Celui qui a fait dessiner sa propre demeure par le regretté Yves Bayard est le premier à marier avec autant d’audace les plaisirs de la table avec ceux de l’art plastique.

Sa cuisine nourrie de « sudismes » et d’avant-gardisme, sa créativité irradient tout le moulin jusqu’au 11 chambres relookées dans l’esprit « art & tech » : le chef d’origine ibérique convie ainsi au fil des saisons un artiste à revisiter sa propre collection culinaire via une œuvre créée sur mesure.

Llorca devant un des BarreOmètre du designer Peter Larsen : oeuvre subtile sublimant le "Loup de Méditerranée en compression de légumes
©JChDusanter

C’est le designer Peter Larsen qui ouvrit le ban au printemps avec le « BarreOmètre », une subtile rythmique de bandes colorées sublimant le "Loup de Méditerranée en compression de légumes". Cet été Henri Olivier, sur un concept 100% nature, a effectué un travail sur le bois dans les jardins. « Pour cet hiver j’ai même demandé à Sosno de travailler sur une oblitération de bûche ! » avoue l’étoilé en quête perpétuelle d’ailleurs comme en témoigne sa sensuelle alchimie des saveurs.

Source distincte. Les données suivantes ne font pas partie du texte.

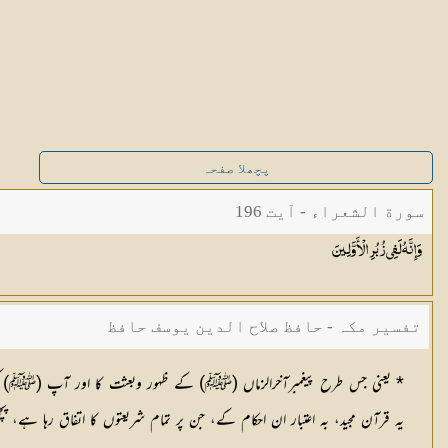
پچھلا صفحہ
سورة الشعراء - آیت 196
وَإِنَّهُ لَفِي زُبُرِ
الْأَوَّلِينَ
تفسیر مکہ - حافظ صلاح الدین یوسف حافظ
* یعنی جس طرح پیغمبرآخرالزماں (ﷺ) کے ظہور وبعثت کا اور آپ (ﷺ) کی ص
یہ قرآن مجید، بہ اعتبار ان احکام کے، جن پر تمام شریعتوں کا اتفاق رہا ہے، پچ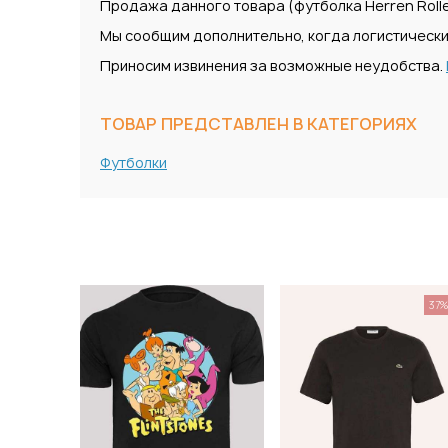
Продажа данного товара (футболка Herren Rolle
Мы сообщим дополнительно, когда логистически
Приносим извинения за возможные неудобства.
ТОВАР ПРЕДСТАВЛЕН В КАТЕГОРИЯХ
Футболки
37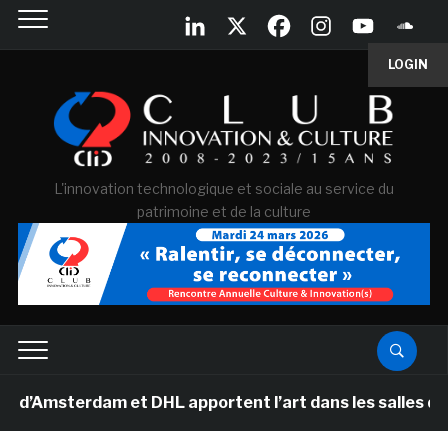
LOGIN
L'innovation technologique et sociale au service du
patrimoine et de la culture
sterdam et DHL apportent l’art dans les salles de class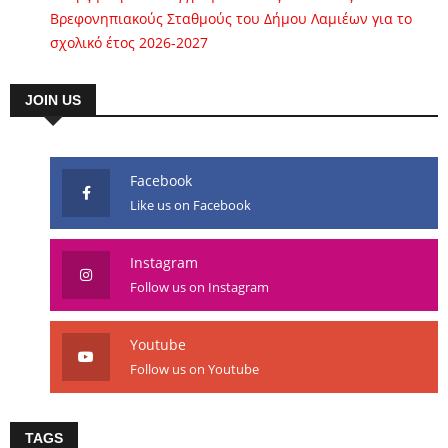
Βρεφονηπιακούς Σταθμούς του Δήμου Λαμιέων για το
σχολικό έτος 2026-2027
JOIN US
Facebook
Like us on Facebook
Instagram
Follow us on Instagram
Youtube
Follow us on Youtube
TAGS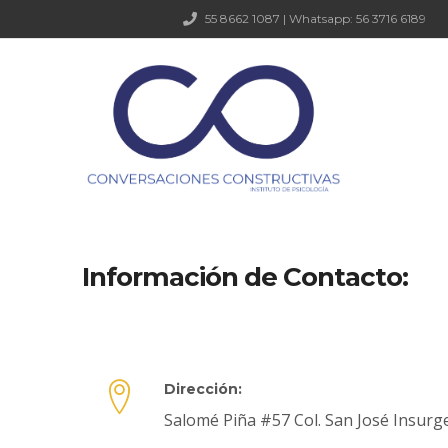
55 8662 1087 | Whatsapp: 56 3716 6189
Información de Contacto:
Dirección:
Salomé Piña #57 Col. San José Insurg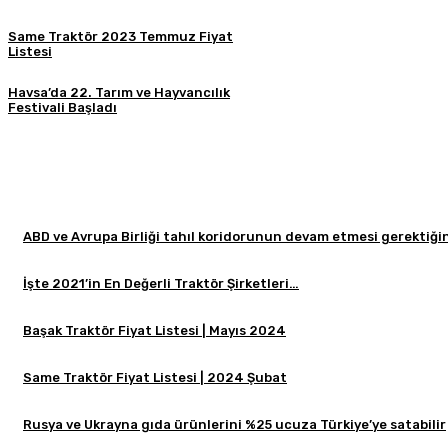
Same Traktör 2023 Temmuz Fiyat
Listesi
Havsa’da 22. Tarım ve Hayvancılık
Festivali Başladı
ABD ve Avrupa Birliği tahıl koridorunun devam etmesi gerektiğini
İşte 2021’in En Değerli Traktör Şirketleri…
Başak Traktör Fiyat Listesi | Mayıs 2024
Same Traktör Fiyat Listesi | 2024 Şubat
Rusya ve Ukrayna gıda ürünlerini %25 ucuza Türkiye’ye satabilir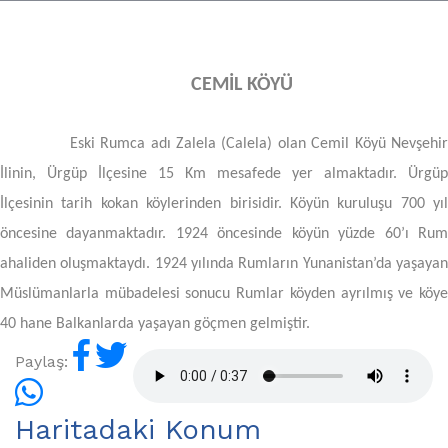
CEMİL KÖYÜ
Eski Rumca adı Zalela (Calela) olan Cemil Köyü Nevşehir
İlinin, Ürgüp İlçesine 15 Km mesafede yer almaktadır. Ürgüp
İlçesinin tarih kokan köylerinden birisidir. Köyün kuruluşu 700 yıl
öncesine dayanmaktadır. 1924 öncesinde köyün yüzde 60’ı Rum
ahaliden oluşmaktaydı. 1924 yılında Rumların Yunanistan’da yaşayan
Müslümanlarla mübadelesi sonucu Rumlar köyden ayrılmış ve köye
40 hane Balkanlarda yaşayan göçmen gelmiştir.
Paylaş:
Haritadaki Konum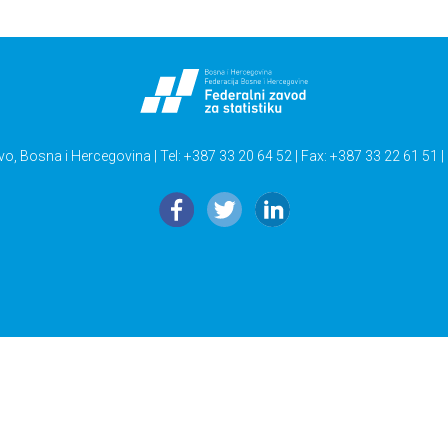
vo, Bosna i Hercegovina | Tel: +387 33 20 64 52 | Fax: +387 33 22 61 51 |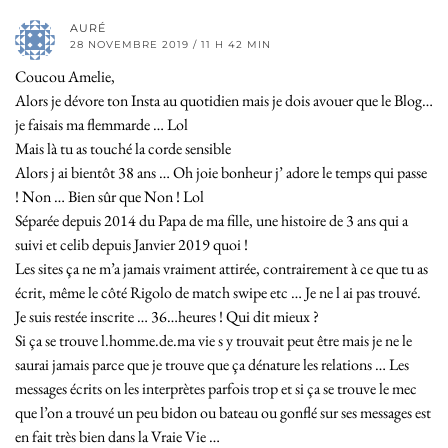
AURÉ
28 NOVEMBRE 2019 / 11 H 42 MIN
Coucou Amelie,
Alors je dévore ton Insta au quotidien mais je dois avouer que le Blog…
je faisais ma flemmarde … Lol
Mais là tu as touché la corde sensible
Alors j ai bientôt 38 ans … Oh joie bonheur j’ adore le temps qui passe
! Non … Bien sûr que Non ! Lol
Séparée depuis 2014 du Papa de ma fille, une histoire de 3 ans qui a
suivi et celib depuis Janvier 2019 quoi !
Les sites ça ne m’a jamais vraiment attirée, contrairement à ce que tu as
écrit, même le côté Rigolo de match swipe etc … Je ne l ai pas trouvé.
Je suis restée inscrite … 36…heures ! Qui dit mieux ?
Si ça se trouve l.homme.de.ma vie s y trouvait peut être mais je ne le
saurai jamais parce que je trouve que ça dénature les relations … Les
messages écrits on les interprètes parfois trop et si ça se trouve le mec
que l’on a trouvé un peu bidon ou bateau ou gonflé sur ses messages est
en fait très bien dans la Vraie Vie …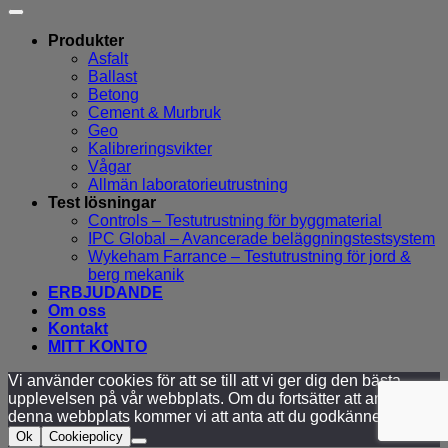
Produkter
Asfalt
Ballast
Betong
Cement & Murbruk
Geo
Kalibreringsvikter
Vågar
Allmän laboratorieutrustning
Test lösningar
Controls – Testutrustning för byggmaterial
IPC Global – Avancerade beläggningstestsystem
Wykeham Farrance – Testutrustning för jord &
berg mekanik
ERBJUDANDE
Om oss
Kontakt
MITT KONTO
Vi använder cookies för att se till att vi ger dig den bästa
upplevelsen på vår webbplats. Om du fortsätter att använda
denna webbplats kommer vi att anta att du godkänner detta.
Ok
Cookiepolicy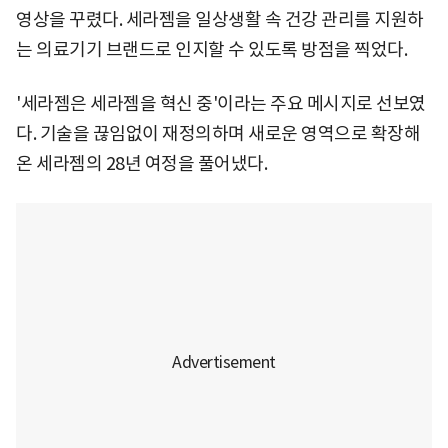
영상을 꾸렸다. 세라젬을 일상생활 속 건강 관리를 지원하
는 의료기기 브랜드로 인지할 수 있도록 방점을 찍었다.
'세라젬은 세라젬을 혁신 중'이라는 주요 메시지로 선보였
다. 기술을 끊임없이 재정의하며 새로운 영역으로 확장해
온 세라젬의 28년 여정을 풀어냈다.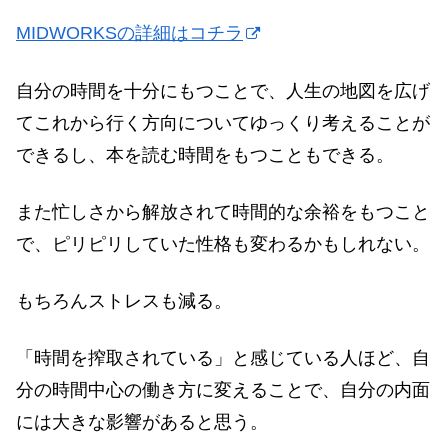
MIDWORKSの詳細はコチラ
自分の時間を十分にもつことで、人生の地図を広げ
てこれから行く方向についてゆっくり考えることが
できるし、本を読む時間をもつこともできる。
また忙しさから解放されて時間的な余裕をもつこと
で、ピリピリしていた性格も変わるかもしれない。
もちろんストレスも減る。
「時間を搾取されている」と感じている人ほど、自
分の時間中心の働き方に変えることで、自分の内面
には大きな影響があると思う。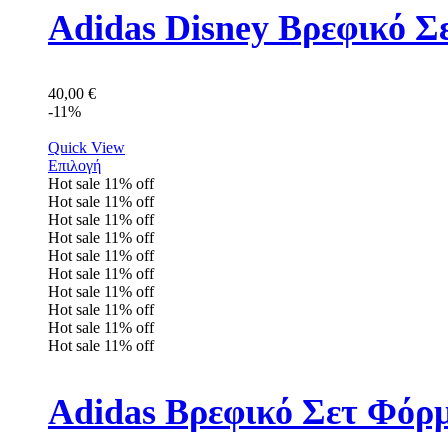
Adidas Disney Βρεφικό Σ
40,00
€
-11%
Quick View
Επιλογή
Hot sale
11%
off
Hot sale
11%
off
Hot sale
11%
off
Hot sale
11%
off
Hot sale
11%
off
Hot sale
11%
off
Hot sale
11%
off
Hot sale
11%
off
Hot sale
11%
off
Hot sale
11%
off
Adidas Βρεφικό Σετ Φόρ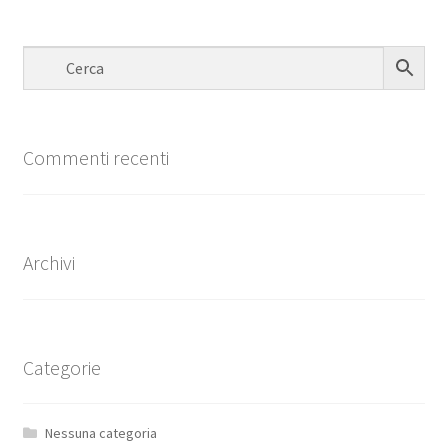
Commenti recenti
Archivi
Categorie
Nessuna categoria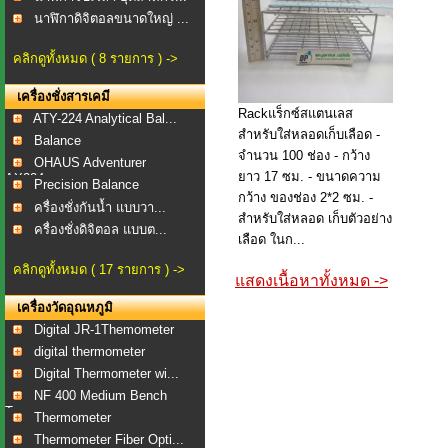
นาฬิกาดิจิตอลขนาดใหญ่ ...
คลิกดูทั้งหมด ( 8 รายการ ) ->
เครื่องชั่งสารเคมี
Rackแร็กซ์สแตนเลส
ATY-224 Analytical Bal...
สำหรับใส่หลอดเก็บเลือด -
Balance
จำนวน 100 ช่อง - กว้าง
OHAUS Adventurer
ยาว 17 ซม. - ขนาดความ
AX224...
Precision Balance
กว้าง ของช่อง 2*2 ซม. -
ครื่องชั่งกันน้ำ แบบวา...
สำหรับใส่หลอด เก็บตัวอย่าง
ครื่องชั่งดิจิตอล แบบต...
เลือด ในก...
คลิกดูทั้งหมด ( 17 รายการ ) ->
แสดงเนื้อหาทั้งหมด ->
เครื่องวัดอุณหภูมิ
Digital JR-1Themometer
digital thermometer
Digital Thermometer wi...
NF 400 Medium Bench
To...
Thermometer
Thermometer Fiber Opti...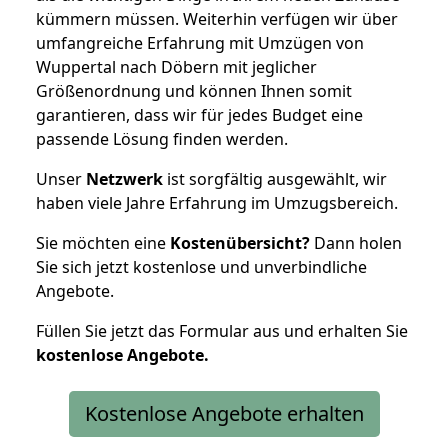
kümmern müssen. Weiterhin verfügen wir über
umfangreiche Erfahrung mit Umzügen von
Wuppertal nach Döbern mit jeglicher
Größenordnung und können Ihnen somit
garantieren, dass wir für jedes Budget eine
passende Lösung finden werden.
Unser
Netzwerk
ist sorgfältig ausgewählt, wir
haben viele Jahre Erfahrung im Umzugsbereich.
Sie möchten eine
Kostenübersicht?
Dann holen
Sie sich jetzt kostenlose und unverbindliche
Angebote.
Füllen Sie jetzt das Formular aus und erhalten Sie
kostenlose
Angebote.
Kostenlose Angebote erhalten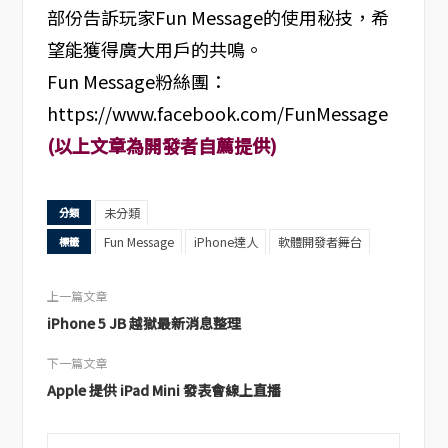
部份告訴玩家Fun Message的使用秘技，希
望能獲得廣大用戶的共鳴。
Fun Message粉絲團：
https://www.facebook.com/FunMessage
(以上文章為開發者自薦提供)
未分類
分類
Fun Message
iPhone達人
軟體開發者舞台
標籤
上一篇文章
iPhone 5 JB 越獄最新消息整理
下一篇文章
Apple 提供 iPad Mini 發表會線上直播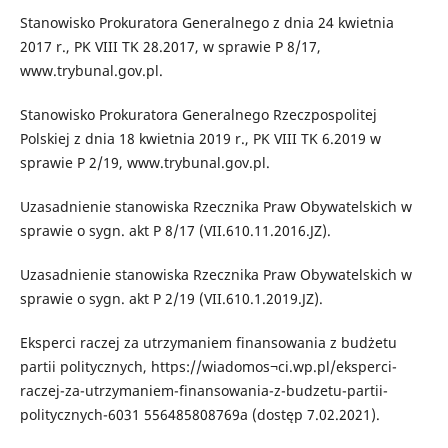
Stanowisko Prokuratora Generalnego z dnia 24 kwietnia
2017 r., PK VIII TK 28.2017, w sprawie P 8/17,
www.trybunal.gov.pl.
Stanowisko Prokuratora Generalnego Rzeczpospolitej
Polskiej z dnia 18 kwietnia 2019 r., PK VIII TK 6.2019 w
sprawie P 2/19, www.trybunal.gov.pl.
Uzasadnienie stanowiska Rzecznika Praw Obywatelskich w
sprawie o sygn. akt P 8/17 (VII.610.11.2016.JZ).
Uzasadnienie stanowiska Rzecznika Praw Obywatelskich w
sprawie o sygn. akt P 2/19 (VII.610.1.2019.JZ).
Eksperci raczej za utrzymaniem finansowania z budżetu
partii politycznych, https://wiadomos¬ci.wp.pl/eksperci-
raczej-za-utrzymaniem-finansowania-z-budzetu-partii-
politycznych-6031 556485808769a (dostęp 7.02.2021).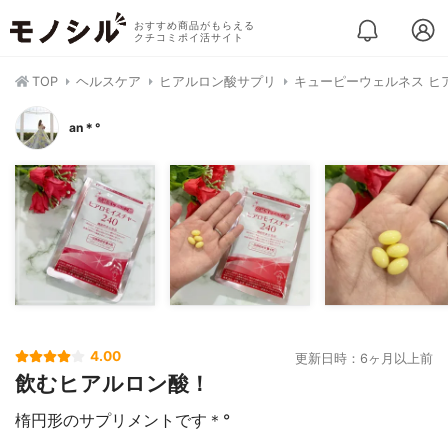
おすすめ商品がもらえる
クチコミポイ活サイト
TOP
ヘルスケア
ヒアルロン酸サプリ
キューピーウェルネス ヒ
an＊°
4.00
更新日時：6ヶ月以上前
飲むヒアルロン酸！
楕円形のサプリメントです＊°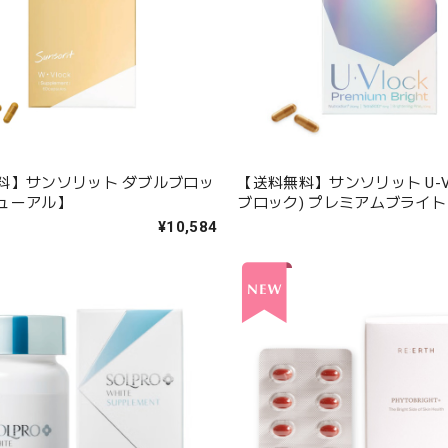
料】サンソリット ダブルブロッ
【送料無料】サンソリット U-Vl
ューアル】
ブロック) プレミアムブライト
¥10,584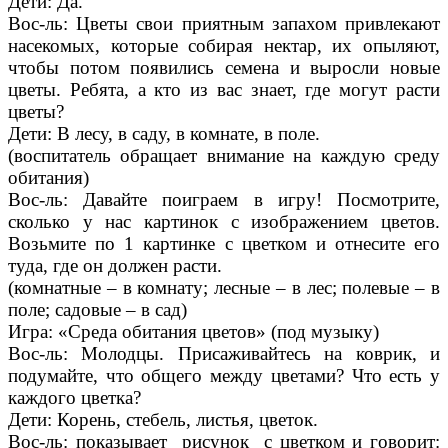
Дети: Да.
Вос-ль: Цветы свои приятным запахом привлекают
насекомых, которые собирая нектар, их опыляют,
чтобы потом появились семена и выросли новые
цветы. Ребята, а кто из вас знает, где могут расти
цветы?
Дети: В лесу, в саду, в комнате, в поле.
(воспитатель обращает внимание на каждую среду
обитания)
Вос-ль: Давайте поиграем в игру! Посмотрите,
сколько у нас картинок с изображением цветов.
Возьмите по 1 картинке с цветком и отнесите его
туда, где он должен расти.
(комнатные – в комнату; лесные – в лес; полевые – в
поле; садовые – в сад)
Игра: «Среда обитания цветов» (под музыку)
Вос-ль: Молодцы. Присаживайтесь на коврик, и
подумайте, что общего между цветами? Что есть у
каждого цветка?
Дети: Корень, стебель, листья, цветок.
Вос-ль: показывает рисунок с цветком и говорит: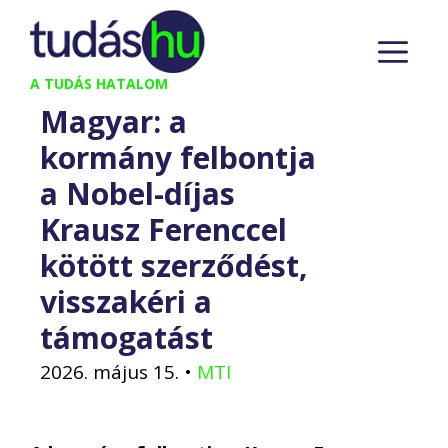
Kilépés
M
a
tartalomba
A TUDÁS HATALOM
Magyar: a
kormány felbontja
a Nobel-díjas
Krausz Ferenccel
kötött szerződést,
visszakéri a
támogatást
2026. május 15.
•
MTI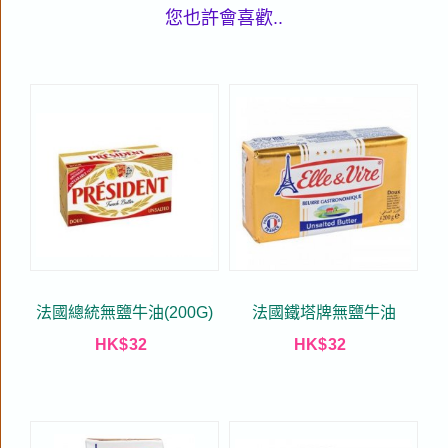
您也許會喜歡..
法國總統無鹽牛油(200G)
法國鐵塔牌無鹽牛油
HK$
32
HK$
32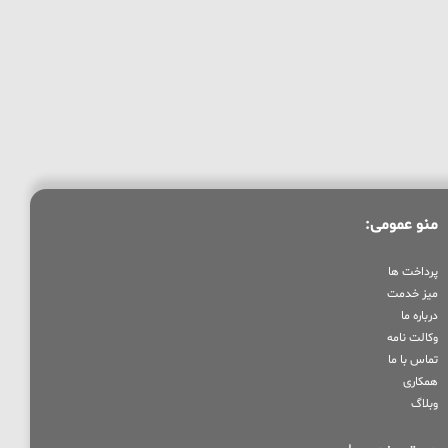
منو عمومی:
پرداخت ها
میز خدمت
درباره ما
وکالت نامه
تماس با ما
همکاری
وبلاگ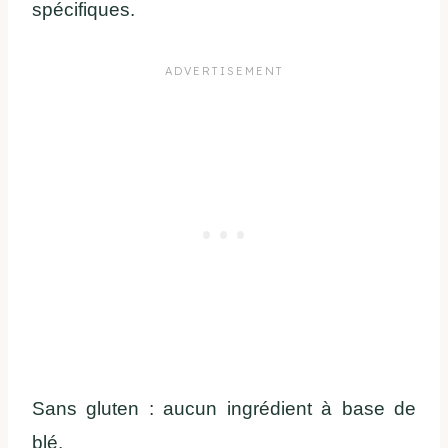
spécifiques.
Sans gluten : aucun ingrédient à base de
blé.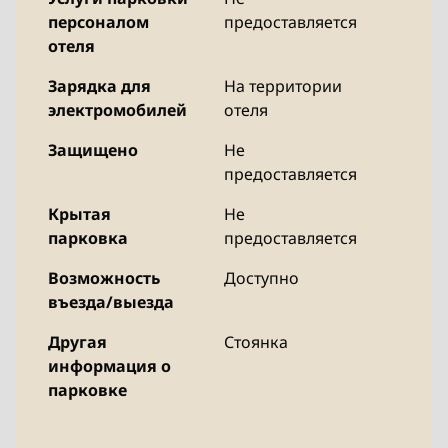
персоналом
предоставляется
отеля
Зарядка для
На территории
электромобилей
отеля
Защищено
Не
предоставляется
Крытая
Не
парковка
предоставляется
Возможность
Доступно
въезда/выезда
Другая
Стоянка
информация о
парковке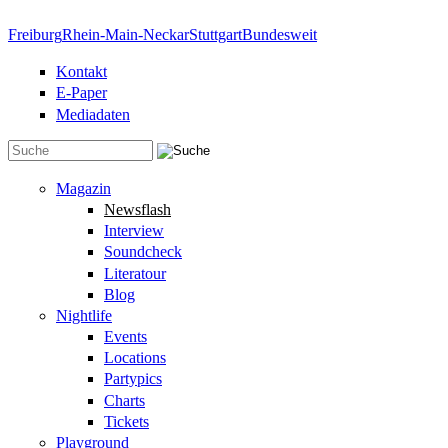
Direkt zum Inhalt
Freiburg
Rhein-Main-Neckar
Stuttgart
Bundesweit
Kontakt
E-Paper
Mediadaten
Suchformular
Magazin
Newsflash
Interview
Soundcheck
Literatour
Blog
Nightlife
Events
Locations
Partypics
Charts
Tickets
Playground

La bouche glacée, un délicieux dessert glacé imaginé par JC Llorca, frère d’Alain et pâtissier de talent !
©MoulindeMougins Tous droits réservés

Et la griffe Llorca qui a vu éclore à Vallauris, face au « Mouton » de Picasso, un Café Llorca dessiné par Jean-Michel Wilmotte et décoré de verreries artisanales et de clichés vintage d’André Villers n’en est qu’à ses prémices : « Il y aura d’autres bébés, l’idée est de recentrer la table du Moulin sur une gastronomie d’excellence avec seulement 40 à 50 couverts et de développer les Cafés en France et à l’étranger » commente le chef qui poursuit - aux cotés de son frère, chef pâtissier et avec plus de 90 employés - la voie étoilée ouverte par le père spirituel de la « Mougins attitude ».